### TASK ITEM
Reproduce the text of every item below word for word, keeping each line break and character unchanged.
**** PROVIDED INFORMATION
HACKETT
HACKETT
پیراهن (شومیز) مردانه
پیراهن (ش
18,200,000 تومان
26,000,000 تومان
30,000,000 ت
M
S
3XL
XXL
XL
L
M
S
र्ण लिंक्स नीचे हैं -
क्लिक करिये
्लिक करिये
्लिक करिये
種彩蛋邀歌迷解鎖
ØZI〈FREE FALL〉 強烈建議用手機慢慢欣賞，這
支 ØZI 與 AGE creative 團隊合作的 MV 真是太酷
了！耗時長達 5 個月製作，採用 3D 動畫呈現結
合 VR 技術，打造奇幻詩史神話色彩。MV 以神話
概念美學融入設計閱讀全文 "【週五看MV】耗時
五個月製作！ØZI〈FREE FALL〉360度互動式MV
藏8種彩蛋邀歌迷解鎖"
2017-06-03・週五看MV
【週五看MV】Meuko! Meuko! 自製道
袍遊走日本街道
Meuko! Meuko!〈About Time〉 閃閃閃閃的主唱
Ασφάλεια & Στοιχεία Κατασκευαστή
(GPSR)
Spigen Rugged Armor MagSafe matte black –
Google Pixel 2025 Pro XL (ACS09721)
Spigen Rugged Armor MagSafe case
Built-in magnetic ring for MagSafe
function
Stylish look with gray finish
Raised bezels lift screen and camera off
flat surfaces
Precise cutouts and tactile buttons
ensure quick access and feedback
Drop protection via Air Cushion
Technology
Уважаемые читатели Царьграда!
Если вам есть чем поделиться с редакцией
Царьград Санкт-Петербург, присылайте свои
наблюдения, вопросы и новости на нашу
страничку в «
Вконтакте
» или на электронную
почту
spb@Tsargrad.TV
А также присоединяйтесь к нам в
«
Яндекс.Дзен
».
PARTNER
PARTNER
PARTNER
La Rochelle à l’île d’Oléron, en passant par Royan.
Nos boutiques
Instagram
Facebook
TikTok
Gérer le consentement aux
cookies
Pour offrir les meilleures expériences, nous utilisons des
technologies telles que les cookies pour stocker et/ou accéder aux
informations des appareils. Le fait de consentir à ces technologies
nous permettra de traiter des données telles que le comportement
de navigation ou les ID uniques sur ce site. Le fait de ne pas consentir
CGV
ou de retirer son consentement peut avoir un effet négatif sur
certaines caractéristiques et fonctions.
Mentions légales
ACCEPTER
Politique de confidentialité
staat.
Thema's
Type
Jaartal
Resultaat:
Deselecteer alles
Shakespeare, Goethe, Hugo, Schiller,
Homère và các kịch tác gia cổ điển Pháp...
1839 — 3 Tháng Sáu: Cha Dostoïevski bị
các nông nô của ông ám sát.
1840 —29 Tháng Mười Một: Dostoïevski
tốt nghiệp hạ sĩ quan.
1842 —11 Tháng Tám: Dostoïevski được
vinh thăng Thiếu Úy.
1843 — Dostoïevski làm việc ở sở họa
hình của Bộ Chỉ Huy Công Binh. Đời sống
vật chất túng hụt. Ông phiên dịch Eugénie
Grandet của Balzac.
********
### TASK SOLUTION
HACKETT
HACKETT
پیراهن (شومیز) مردانه
پیراهن (ش
18,200,000 تومان
26,000,000 تومان
30,000,000 ت
M
S
3XL
XXL
XL
L
M
S
र्ण लिंक्स नीचे हैं -
क्लिक करिये
्लिक करिये
्लिक करिये
種彩蛋邀歌迷解鎖
ØZI〈FREE FALL〉 強烈建議用手機慢慢欣賞，這
支 ØZI 與 AGE creative 團隊合作的 MV 真是太酷
了！耗時長達 5 個月製作，採用 3D 動畫呈現結
合 VR 技術，打造奇幻詩史神話色彩。MV 以神話
概念美學融入設計閱讀全文 "【週五看MV】耗時
五個月製作！ØZI〈FREE FALL〉360度互動式MV
藏8種彩蛋邀歌迷解鎖"
2017-06-03・週五看MV
【週五看MV】Meuko! Meuko! 自製道
袍遊走日本街道
Meuko! Meuko!〈About Time〉 閃閃閃閃的主唱
Ασφάλεια & Στοιχεία Κατασκευαστή
(GPSR)
Spigen Rugged Armor MagSafe matte black –
Google Pixel 2025 Pro XL (ACS09721)
Spigen Rugged Armor MagSafe case
Built-in magnetic ring for MagSafe
function
Stylish look with gray finish
Raised bezels lift screen and camera off
flat surfaces
Precise cutouts and tactile buttons
ensure quick access and feedback
Drop protection via Air Cushion
Technology
Уважаемые читатели Царьграда!
Если вам есть чем поделиться с редакцией
Царьград Санкт-Петербург, присылайте свои
наблюдения, вопросы и новости на нашу
страничку в «
Вконтакте
» или на электронную
почту
spb@Tsargrad.TV
А также присоединяйтесь к нам в
«
Яндекс.Дзен
».
PARTNER
PARTNER
PARTNER
La Rochelle à l’île d’Oléron, en passant par Royan.
Nos boutiques
Instagram
Facebook
TikTok
Gérer le consentement aux
cookies
Pour offrir les meilleures expériences, nous utilisons des
technologies telles que les cookies pour stocker et/ou accéder aux
informations des appareils. Le fait de consentir à ces technologies
nous permettra de traiter des données telles que le comportement
de navigation ou les ID uniques sur ce site. Le fait de ne pas consentir
CGV
ou de retirer son consentement peut avoir un effet négatif sur
certaines caractéristiques et fonctions.
Mentions légales
ACCEPTER
Politique de confidentialité
staat.
Thema's
Type
Jaartal
Resultaat:
Deselecteer alles
Shakespeare, Goethe, Hugo, Schiller,
Homère và các kịch tác gia cổ điển Pháp...
1839 — 3 Tháng Sáu: Cha Dostoïevski bị
các nông nô của ông ám sát.
1840 —29 Tháng Mười Một: Dostoïevski
tốt nghiệp hạ sĩ quan.
1842 —11 Tháng Tám: Dostoïevski được
vinh thăng Thiếu Úy.
1843 — Dostoïevski làm việc ở sở họa
hình của Bộ Chỉ Huy Công Binh. Đời sống
vật chất túng hụt. Ông phiên dịch Eugénie
Grandet của Balzac.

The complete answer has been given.